-------- Data --------

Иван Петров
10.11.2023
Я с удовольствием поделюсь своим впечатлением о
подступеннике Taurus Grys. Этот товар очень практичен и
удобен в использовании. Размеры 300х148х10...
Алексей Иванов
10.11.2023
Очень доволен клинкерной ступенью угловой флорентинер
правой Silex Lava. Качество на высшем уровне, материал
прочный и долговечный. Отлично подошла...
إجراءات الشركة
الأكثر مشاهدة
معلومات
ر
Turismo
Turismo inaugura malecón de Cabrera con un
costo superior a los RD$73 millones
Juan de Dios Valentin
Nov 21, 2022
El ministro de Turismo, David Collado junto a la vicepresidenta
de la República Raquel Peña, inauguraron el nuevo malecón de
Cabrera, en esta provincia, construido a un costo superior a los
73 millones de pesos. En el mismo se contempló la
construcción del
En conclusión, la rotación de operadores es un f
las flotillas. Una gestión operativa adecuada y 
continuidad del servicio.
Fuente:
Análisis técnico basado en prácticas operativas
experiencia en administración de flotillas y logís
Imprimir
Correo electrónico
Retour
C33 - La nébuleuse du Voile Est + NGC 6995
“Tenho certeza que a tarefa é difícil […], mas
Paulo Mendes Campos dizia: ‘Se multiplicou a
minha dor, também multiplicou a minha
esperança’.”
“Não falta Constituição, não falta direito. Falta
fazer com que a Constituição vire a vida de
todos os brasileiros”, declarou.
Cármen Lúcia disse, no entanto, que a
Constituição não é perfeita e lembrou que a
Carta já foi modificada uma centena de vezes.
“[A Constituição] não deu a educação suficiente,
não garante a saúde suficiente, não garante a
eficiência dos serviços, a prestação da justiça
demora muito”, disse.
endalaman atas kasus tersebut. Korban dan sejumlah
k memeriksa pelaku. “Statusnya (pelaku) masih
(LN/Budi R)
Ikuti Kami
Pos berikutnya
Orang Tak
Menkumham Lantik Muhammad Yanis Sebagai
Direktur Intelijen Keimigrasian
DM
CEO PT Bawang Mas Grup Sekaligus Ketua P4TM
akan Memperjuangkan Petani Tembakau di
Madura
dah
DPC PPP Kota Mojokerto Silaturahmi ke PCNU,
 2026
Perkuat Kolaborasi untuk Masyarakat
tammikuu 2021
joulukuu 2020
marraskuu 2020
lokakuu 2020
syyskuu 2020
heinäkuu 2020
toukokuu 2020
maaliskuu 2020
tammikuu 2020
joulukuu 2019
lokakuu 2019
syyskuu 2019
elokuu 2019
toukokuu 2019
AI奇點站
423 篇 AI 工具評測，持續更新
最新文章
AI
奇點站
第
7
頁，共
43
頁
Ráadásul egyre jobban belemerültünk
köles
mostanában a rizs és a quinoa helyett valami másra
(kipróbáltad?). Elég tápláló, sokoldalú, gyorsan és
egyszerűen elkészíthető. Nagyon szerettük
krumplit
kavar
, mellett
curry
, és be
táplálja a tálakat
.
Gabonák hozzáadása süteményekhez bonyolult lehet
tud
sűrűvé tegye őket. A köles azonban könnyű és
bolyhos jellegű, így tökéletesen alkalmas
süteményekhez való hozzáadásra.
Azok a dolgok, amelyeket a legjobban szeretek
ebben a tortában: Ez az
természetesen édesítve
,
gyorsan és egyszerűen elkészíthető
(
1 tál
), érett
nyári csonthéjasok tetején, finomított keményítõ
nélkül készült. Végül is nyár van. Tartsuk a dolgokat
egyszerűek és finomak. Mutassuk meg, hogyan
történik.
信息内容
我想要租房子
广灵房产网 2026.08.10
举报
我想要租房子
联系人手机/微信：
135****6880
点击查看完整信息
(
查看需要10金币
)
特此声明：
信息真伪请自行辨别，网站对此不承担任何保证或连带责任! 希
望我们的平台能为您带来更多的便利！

--------

▸ Task
Return each line of the listing that contains the string "egyszerűen".

▸ Exercise response
egyszerűen elkészíthető. Nagyon szerettük
gyorsan és egyszerűen elkészíthető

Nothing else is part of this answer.